Aquella temporada, los hombres de negocios de París almorzaban en el “Majestic”. Podía verse allí a ejemplares de todas las naciones, menos de la francesa. Entre plato y plato, se hablaba allí de negocios, cerrando tratos bajo los acordes de la orquesta, los taponazos del champagne, el cantarino parloteo de las mujeres.
En el lujoso vestíbulo del hotel, ornado con valiosas alfombras, un hombre alto, de cabellera cana y rostro enérgico, pulcramente afeitado, que traía a la memoria el heroico pasado de Francia, iba y venía con grave empaque junto a la encristalada puerta giratoria. Vestía un holgado frac negro, medias de seda y zapatos de charol con hebillas. Cruzaba su pecho una cadena de plata. Era el conserje mayor, el representante espiritual de la sociedad por acciones que explotaba el “Majestic”.
A la espalda sus manos gotosas, el conserje se detenía ante la pared de cristal tras la que, entre palmeras y otros árboles florecientes en verdes cubas, almorzaban los parroquianos. Parecía en aquellos instantes un profesor que estudiara la vida de plantas e insectos metidos en un acuario.
Las mujeres, huelga decirlo, eran preciosas.
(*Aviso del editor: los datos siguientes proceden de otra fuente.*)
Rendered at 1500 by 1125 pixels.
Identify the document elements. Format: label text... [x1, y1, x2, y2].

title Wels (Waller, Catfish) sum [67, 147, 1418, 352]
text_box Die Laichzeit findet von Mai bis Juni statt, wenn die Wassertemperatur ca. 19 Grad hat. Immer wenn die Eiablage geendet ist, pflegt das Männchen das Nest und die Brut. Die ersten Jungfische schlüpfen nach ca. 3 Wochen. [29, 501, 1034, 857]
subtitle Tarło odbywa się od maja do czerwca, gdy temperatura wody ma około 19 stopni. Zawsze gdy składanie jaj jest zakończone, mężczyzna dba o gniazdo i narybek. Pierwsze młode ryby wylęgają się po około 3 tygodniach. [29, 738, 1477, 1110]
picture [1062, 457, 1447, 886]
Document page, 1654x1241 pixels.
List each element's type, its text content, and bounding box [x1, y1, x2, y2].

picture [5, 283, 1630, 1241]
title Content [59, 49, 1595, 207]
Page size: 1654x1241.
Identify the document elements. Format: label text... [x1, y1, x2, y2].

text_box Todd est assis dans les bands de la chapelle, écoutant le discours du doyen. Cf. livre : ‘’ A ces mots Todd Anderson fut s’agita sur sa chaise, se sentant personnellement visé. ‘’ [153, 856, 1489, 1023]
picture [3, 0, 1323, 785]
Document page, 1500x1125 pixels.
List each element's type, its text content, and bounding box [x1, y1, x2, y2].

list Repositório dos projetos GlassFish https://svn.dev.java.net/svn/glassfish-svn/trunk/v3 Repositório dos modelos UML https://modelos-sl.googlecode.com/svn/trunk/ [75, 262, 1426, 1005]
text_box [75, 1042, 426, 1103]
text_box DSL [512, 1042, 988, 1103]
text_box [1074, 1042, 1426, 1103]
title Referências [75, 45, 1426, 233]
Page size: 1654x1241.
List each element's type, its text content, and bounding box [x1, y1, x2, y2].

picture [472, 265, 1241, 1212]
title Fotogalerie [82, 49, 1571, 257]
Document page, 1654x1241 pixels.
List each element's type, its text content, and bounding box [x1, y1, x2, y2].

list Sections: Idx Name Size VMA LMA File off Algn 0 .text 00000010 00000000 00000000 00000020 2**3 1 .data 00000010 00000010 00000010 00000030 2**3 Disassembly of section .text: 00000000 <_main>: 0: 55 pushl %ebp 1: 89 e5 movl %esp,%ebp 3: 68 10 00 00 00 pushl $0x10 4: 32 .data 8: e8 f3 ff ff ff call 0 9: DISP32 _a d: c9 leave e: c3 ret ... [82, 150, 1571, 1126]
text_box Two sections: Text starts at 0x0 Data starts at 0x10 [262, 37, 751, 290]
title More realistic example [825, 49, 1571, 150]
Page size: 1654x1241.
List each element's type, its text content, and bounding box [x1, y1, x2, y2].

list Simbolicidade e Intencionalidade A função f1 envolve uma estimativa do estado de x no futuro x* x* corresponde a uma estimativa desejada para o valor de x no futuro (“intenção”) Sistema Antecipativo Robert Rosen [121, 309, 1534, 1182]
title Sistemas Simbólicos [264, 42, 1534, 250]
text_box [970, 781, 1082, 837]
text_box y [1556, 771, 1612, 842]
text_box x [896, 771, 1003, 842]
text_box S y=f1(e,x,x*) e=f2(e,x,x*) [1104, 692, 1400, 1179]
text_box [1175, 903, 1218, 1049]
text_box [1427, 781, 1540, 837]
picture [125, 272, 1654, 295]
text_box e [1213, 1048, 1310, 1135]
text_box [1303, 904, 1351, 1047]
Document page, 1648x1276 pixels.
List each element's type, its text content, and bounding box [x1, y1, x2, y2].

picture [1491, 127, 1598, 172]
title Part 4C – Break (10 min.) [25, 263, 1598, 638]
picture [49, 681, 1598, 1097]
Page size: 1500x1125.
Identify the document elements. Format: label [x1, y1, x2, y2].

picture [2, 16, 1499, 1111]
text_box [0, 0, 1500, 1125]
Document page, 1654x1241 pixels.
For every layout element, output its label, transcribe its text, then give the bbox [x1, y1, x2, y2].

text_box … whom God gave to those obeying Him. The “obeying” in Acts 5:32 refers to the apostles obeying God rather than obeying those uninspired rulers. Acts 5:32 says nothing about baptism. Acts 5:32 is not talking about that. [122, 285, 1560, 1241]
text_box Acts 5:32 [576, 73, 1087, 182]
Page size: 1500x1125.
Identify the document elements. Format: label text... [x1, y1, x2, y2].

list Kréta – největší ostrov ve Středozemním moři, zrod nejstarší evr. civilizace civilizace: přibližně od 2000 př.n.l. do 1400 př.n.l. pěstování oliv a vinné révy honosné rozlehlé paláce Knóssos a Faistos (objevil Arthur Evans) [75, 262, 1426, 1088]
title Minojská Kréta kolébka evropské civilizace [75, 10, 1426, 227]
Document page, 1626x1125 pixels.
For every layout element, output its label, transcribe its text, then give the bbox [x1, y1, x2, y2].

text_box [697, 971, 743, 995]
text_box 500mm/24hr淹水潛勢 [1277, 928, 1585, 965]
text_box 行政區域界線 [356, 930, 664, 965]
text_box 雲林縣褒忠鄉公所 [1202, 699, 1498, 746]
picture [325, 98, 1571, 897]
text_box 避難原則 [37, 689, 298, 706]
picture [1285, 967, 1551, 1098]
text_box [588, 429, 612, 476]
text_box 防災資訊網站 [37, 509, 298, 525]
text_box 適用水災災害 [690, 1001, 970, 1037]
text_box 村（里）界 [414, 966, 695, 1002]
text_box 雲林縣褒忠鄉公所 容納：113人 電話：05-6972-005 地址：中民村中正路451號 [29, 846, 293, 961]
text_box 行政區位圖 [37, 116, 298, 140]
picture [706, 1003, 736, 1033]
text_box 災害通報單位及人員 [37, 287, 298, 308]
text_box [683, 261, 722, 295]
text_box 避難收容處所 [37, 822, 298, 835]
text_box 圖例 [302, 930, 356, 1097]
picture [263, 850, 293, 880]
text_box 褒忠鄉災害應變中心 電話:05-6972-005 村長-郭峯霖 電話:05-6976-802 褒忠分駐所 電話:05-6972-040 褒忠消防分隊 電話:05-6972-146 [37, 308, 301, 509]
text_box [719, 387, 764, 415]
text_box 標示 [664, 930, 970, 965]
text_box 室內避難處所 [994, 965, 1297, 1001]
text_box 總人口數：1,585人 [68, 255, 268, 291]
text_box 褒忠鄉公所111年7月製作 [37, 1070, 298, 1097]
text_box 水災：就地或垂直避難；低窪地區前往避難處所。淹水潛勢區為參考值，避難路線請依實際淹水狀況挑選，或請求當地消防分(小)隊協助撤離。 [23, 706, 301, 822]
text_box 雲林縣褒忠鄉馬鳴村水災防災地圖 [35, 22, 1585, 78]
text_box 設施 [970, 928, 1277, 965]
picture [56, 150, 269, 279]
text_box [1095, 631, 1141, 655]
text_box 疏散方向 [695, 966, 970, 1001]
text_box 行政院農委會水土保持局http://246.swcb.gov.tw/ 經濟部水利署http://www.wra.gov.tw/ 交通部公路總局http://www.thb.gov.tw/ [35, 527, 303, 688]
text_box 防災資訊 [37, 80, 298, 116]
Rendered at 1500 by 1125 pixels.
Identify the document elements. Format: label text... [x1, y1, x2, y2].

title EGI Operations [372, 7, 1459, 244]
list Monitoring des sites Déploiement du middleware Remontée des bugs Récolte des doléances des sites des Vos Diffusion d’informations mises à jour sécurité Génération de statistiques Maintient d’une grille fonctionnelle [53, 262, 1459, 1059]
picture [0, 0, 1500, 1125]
Las jóvenes cautivaban por su frescor y por el brillo de sus ojos, azules los de las anglosajonas, negros como la noche los de las criollas y liláceos los de las francesas. Las mujeres de mediana edad lucían vestidos extraordinariamente llamativos, que sazonaban, como una salsa picante, su marchita belleza.
Sí, a las mujeres no se les podía poner peros, mas el conserje mayor no hubiera dicho lo mismo de los hombres que llenaban el restaurante.
¿De dónde diablos habrían salido después de la guerra todos aquellos cebados sujetos de menguada estatura, velludos dedazos colmados de anillos e irritadas mejillas insumisas a la navaja de afeitar?
De la noche a la mañana tragaban apresuradamente todas las bebidas imaginables. Sus vellosos dedos hacían del aire dinero, dinero, más dinero… En su mayor parte habían llegado de América, país maldito en el que la gente andaba con el oro por la rodilla y se disponía a comprar a bajo precio, como una ganga, el buen viejo mundo.